══ Document extract
Look Out ‘Orcas,’ Here Comes ‘Rosario’

Talk about getting antsy.

Microsoft has only just begun Beta 2 of Visual Studio 2008, but it’s already preparing the first community technology preview, or CTP, of that product’s successor.

Visual Studio 2008 — previously codenamed Orcas after an island in Puget Sound north of Seattle — officially entered its second beta test phase last week. That product is on track for release possibly as soon as the end of the year, although its “official” launch won’t come until February 27.

Now the company has announced that it will issue this week the first CTP of the “next” version of Visual Studio Team System, which will come after VS2008. That release is codenamed Rosario, after a historical resort located on Orcas Island.

“Man what a couple of weeks — first Orcas Beta 2 … and later this week the Rosario August CTP… this confluence of things wasn’t exactly by design but it sure is exciting,” Brian Harry, Microsoft product unit manager for Team Foundation Server, said in a blog post on Monday.

While the company has traditionally only worked on one release at a time, this time Microsoft is trying a slightly different tack. The objective is to speed up the development process where possible.

“We have been working on Rosario (to some degree or another) since September of last year,” Harry said in a post last week. “The outcome of this should be a shorter delta between Orcas and Rosario than we’ve seen between previous releases. We’ll see if that bears out,” he added.
════
══ Exercise data
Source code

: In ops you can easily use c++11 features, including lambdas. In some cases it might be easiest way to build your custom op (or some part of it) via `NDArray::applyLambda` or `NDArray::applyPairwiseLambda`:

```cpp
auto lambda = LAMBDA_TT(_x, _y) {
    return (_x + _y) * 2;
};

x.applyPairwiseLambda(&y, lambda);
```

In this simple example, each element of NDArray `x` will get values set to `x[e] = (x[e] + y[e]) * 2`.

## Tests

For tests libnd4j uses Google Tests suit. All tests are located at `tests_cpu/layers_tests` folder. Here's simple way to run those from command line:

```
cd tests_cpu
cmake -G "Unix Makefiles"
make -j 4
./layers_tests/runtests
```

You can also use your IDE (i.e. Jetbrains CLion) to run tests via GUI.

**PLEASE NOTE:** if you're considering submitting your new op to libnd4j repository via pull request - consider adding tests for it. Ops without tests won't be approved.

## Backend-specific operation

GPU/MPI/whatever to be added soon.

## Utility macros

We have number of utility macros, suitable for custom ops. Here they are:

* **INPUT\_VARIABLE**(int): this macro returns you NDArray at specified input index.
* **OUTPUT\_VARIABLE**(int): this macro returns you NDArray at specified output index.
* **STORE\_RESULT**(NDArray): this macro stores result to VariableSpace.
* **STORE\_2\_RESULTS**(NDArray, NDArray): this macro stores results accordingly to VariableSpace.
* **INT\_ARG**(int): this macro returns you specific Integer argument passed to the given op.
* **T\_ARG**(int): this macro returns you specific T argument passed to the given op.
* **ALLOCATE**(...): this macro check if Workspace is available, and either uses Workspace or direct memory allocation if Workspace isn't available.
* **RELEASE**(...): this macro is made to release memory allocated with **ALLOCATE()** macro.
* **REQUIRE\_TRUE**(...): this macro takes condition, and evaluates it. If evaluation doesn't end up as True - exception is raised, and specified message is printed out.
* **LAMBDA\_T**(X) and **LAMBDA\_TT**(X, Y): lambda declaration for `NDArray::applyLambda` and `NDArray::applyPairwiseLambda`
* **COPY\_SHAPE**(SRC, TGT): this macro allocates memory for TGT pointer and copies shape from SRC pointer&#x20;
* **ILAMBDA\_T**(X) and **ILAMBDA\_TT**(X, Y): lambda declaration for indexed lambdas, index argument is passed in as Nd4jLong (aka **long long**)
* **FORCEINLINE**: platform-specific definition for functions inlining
════
Exercise 1: According to the article on Visual Studio codenames, what is Rosario named after?
Exercise 2: Carry the article on Visual Studio codenames forward from its final paragraph.
The items have nothing to do with what is asked here.

Your response 1: It is named after a historical resort located on Orcas Island.

Your response 2:
What’s coming in Rosario? Harry said he will provide more details later in the week but in the meantime what’s coming in this first CTP boils down to new tools for manual testers and work item linking and hierarchy support.

In addition, the company is also planning a second CTP for release in “about three months.” No other dates, including the final shipping schedule, have been made public yet.

According to his biography on the company’s site, Harry joined Microsoft in 1994 when it bought out One Tree Software, the startup he co-founded which developed SourceSafe — the forerunner of the source code control package that Microsoft today markets as Visual SourceSafe. Since that time, he has worked on projects such as the Microsoft Repository and later what became the .NET Framework.